*Exercise requirements*. Every line in the listing below from the one with "- side table [410,245,476,306]" through the one with "- potted plant [428,232,447,251]" is to be reproduced exactly, both ends included; leave out the rest.

[[ Task inputs open ]]

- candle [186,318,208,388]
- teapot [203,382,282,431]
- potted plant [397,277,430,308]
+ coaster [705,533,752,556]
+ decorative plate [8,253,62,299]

[[ Task inputs closed ]]
[[ Task inputs open ]]

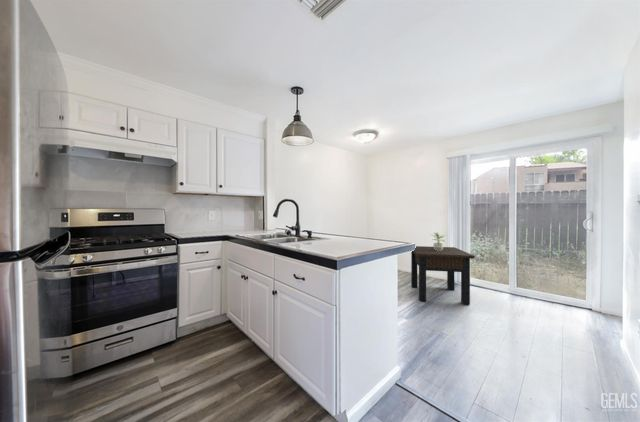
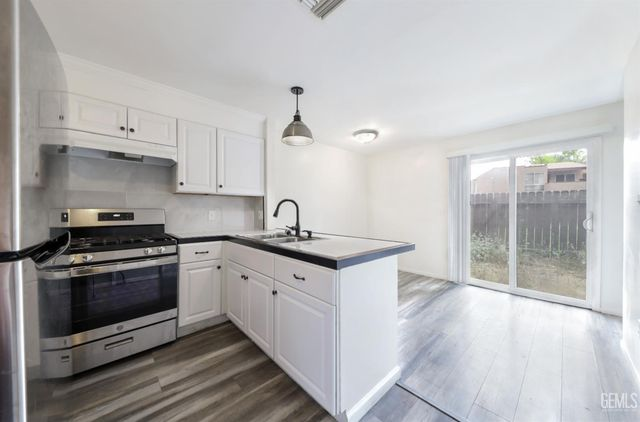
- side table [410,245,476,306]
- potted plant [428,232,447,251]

[[ Task inputs closed ]]
[[ Task inputs open ]]

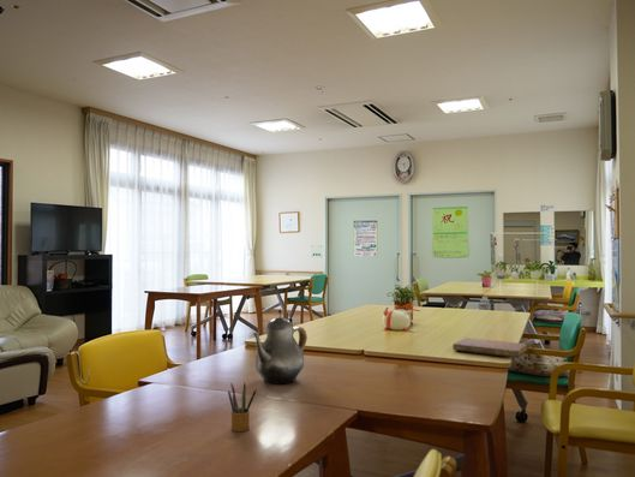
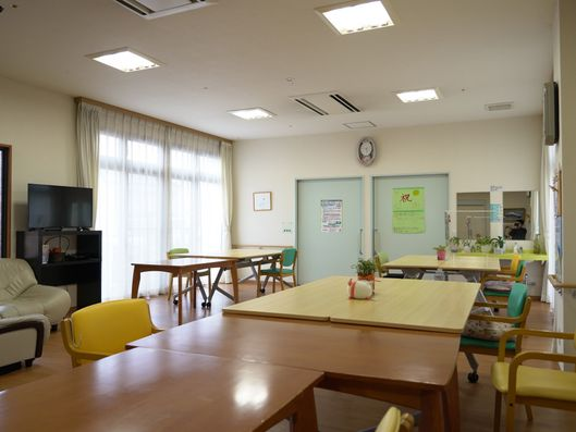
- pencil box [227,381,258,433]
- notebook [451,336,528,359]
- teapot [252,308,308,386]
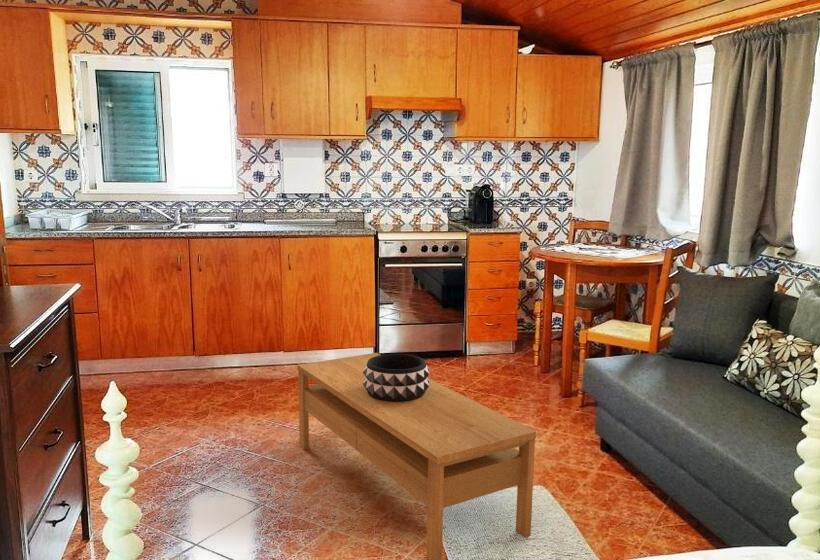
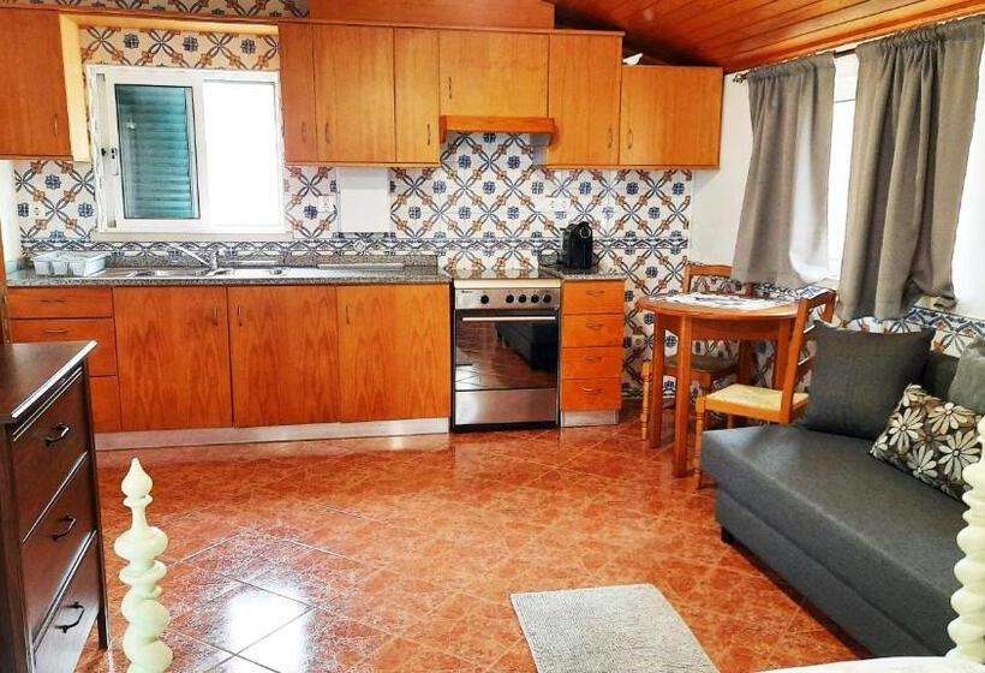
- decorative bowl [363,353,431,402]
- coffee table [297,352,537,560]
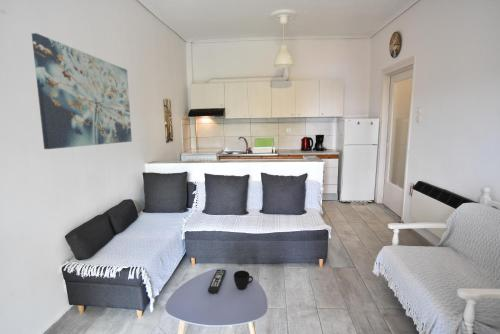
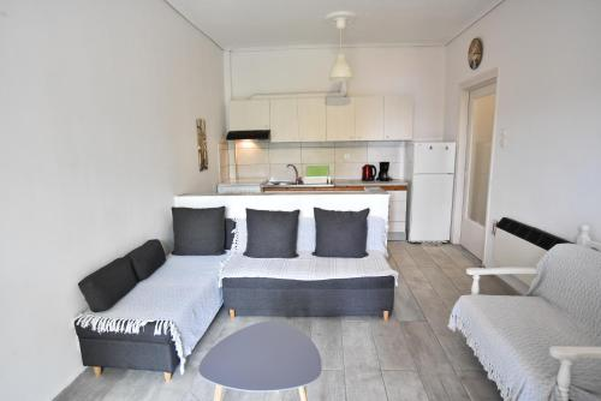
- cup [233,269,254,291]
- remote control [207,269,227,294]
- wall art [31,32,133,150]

[[ Task inputs closed ]]

*Reply*.
- side table [410,245,476,306]
- potted plant [428,232,447,251]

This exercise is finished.